Professional and smartphone photos:
Professional:
The proof stack and the assets you own get a foundational capture during the branding session. The award hardware shot artfully and dropped on an About page and sprinkled in content. The 975 reviews turned into stage shots where the negative space holds the showstopper quote, the caption carries the rest of the testimonial and a clean CTA, so the words come from them, not you. The playbooks, the lead-gen and content-creation ones you built instead of a book, photographed as objects and deployed in content and banners. Branded materials shot with enough gravitas that they elevate the perception instead of sitting in a marketing asset as a flat logo.
Smartphone:
Almost all of the personal touches. The daily routines, the family moments, the small stuff, captured on your phone as it happens and shared as come along with me, never look at me. These are the photos that remind the people who can hire you that you're a person.
Why it matters:
This is how you fight the trust recession without ever bragging. The hardware and the words from the people you serve do the bragging. You just share it. And the personal touches make you human, because people buy from people. That's the whole reason the 10 to 15% exists.
YOUR NEXT STEPS
This assessment is your blueprint. Here's how to turn it into a visual library that actually works:
1. Identify a photographer to hire for your branding session. Find someone who understands how to capture an expert like you, not just a headshot person, but someone who gets the moving parts of a real brand session: the Core Assets, the Visual Evidence, the recreated scenarios, the details. Just as important, find someone you have rapport and a genuine connection with, because your comfort in front of the camera is what lets the ten words actually show up. The work is only as good as how at-ease you feel making it.

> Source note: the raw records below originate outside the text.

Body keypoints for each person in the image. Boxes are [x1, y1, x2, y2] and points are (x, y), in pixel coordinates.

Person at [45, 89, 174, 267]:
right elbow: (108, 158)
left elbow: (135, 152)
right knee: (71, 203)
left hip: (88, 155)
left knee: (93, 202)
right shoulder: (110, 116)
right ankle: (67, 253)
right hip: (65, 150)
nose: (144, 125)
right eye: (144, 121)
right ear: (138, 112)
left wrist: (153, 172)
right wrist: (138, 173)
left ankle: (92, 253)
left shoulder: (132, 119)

2. Lock in the brand session. Set the date, the locations, and the logistics, and share this document with your photographer to shape the itemized shot sheet during the strategy call. Your home as the anchor, a modern space for the AI vibe, to accurately capture the Core Assets, the recreatable Visual Evidence, and the Missing Details.
3. Identify your live rooms. Go through your calendar and flag the keynotes and workshops in rooms worth capturing live. Then, find a photographer with real experience shooting these kinds of events, someone who can capture the before, during, and after with the quality that befits your authority level. The foundational branding session builds the baseline. The live capture is what proves you're in demand and keeps the library current.

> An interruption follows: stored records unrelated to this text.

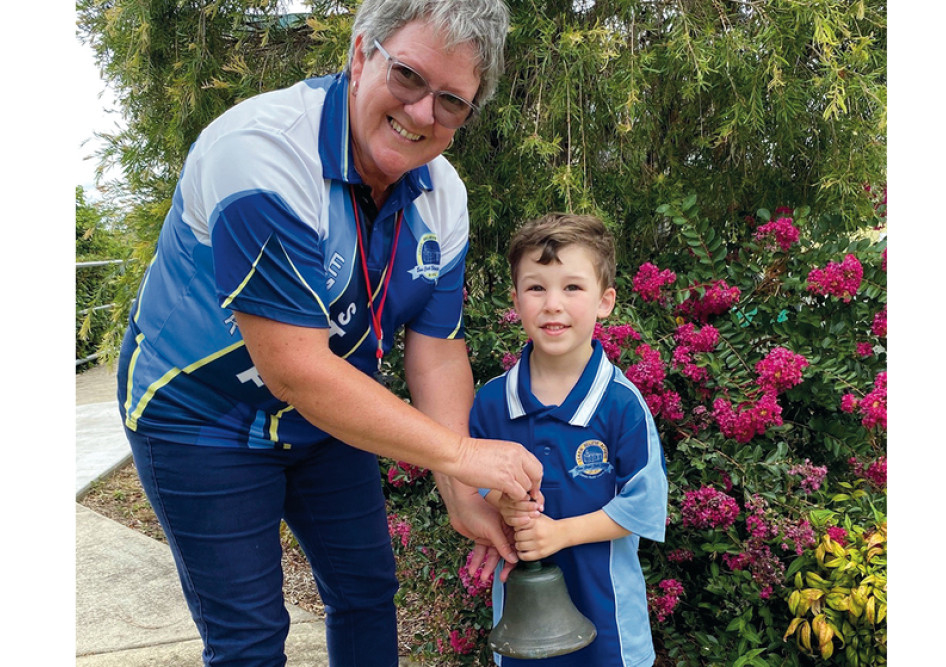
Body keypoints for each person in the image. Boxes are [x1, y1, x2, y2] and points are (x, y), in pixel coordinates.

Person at [116, 0, 543, 664]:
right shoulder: (262, 156)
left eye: (452, 102)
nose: (423, 112)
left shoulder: (444, 198)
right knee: (250, 640)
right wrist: (463, 457)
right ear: (359, 53)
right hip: (198, 412)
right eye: (407, 75)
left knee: (368, 592)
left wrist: (463, 491)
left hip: (326, 412)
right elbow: (295, 367)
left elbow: (435, 355)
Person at [470, 213, 669, 666]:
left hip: (609, 629)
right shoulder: (490, 403)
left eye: (573, 287)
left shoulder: (621, 405)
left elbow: (644, 505)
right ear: (515, 300)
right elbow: (472, 479)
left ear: (606, 301)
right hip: (522, 628)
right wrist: (498, 500)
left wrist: (558, 534)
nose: (552, 304)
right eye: (536, 287)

4. Audit where it all lands. Once the photos are delivered, run a full pass on your website, social, speaker profiles, certified-speaker site, another digital touch points and place the assets so the visual story is cohesive everywhere someone evaluates you. This is also where you finally get the proof stack working for you instead of sitting in a folder.
5. Build a cadence around the smartphone gaps. You're already capturing plenty - the road, the behind-the-scenes, the participant tags. Good. Now build a simple rhythm around the pieces you're not yet capturing consistently. Put it on a light recurring schedule at first, and eventually, it'll stop being a task and start being automatic.
This was a real pleasure to put together. I love your energy and passion, and, as I told you on the call, you're an inspiration to me, so thank you for that.
One last thing. Early on, you said you were "overly ambitious." I pushed back then and I'll put it in writing now: it's ambitious. Not overly. A million family trees is exactly the size of goal worth building a visual presence around, and everything in this blueprint is built to make the world see you at the scale you're actually putting out into the world.
If you want to talk through the photography side of any of this, you know where to find me. Otherwise, go put it to work!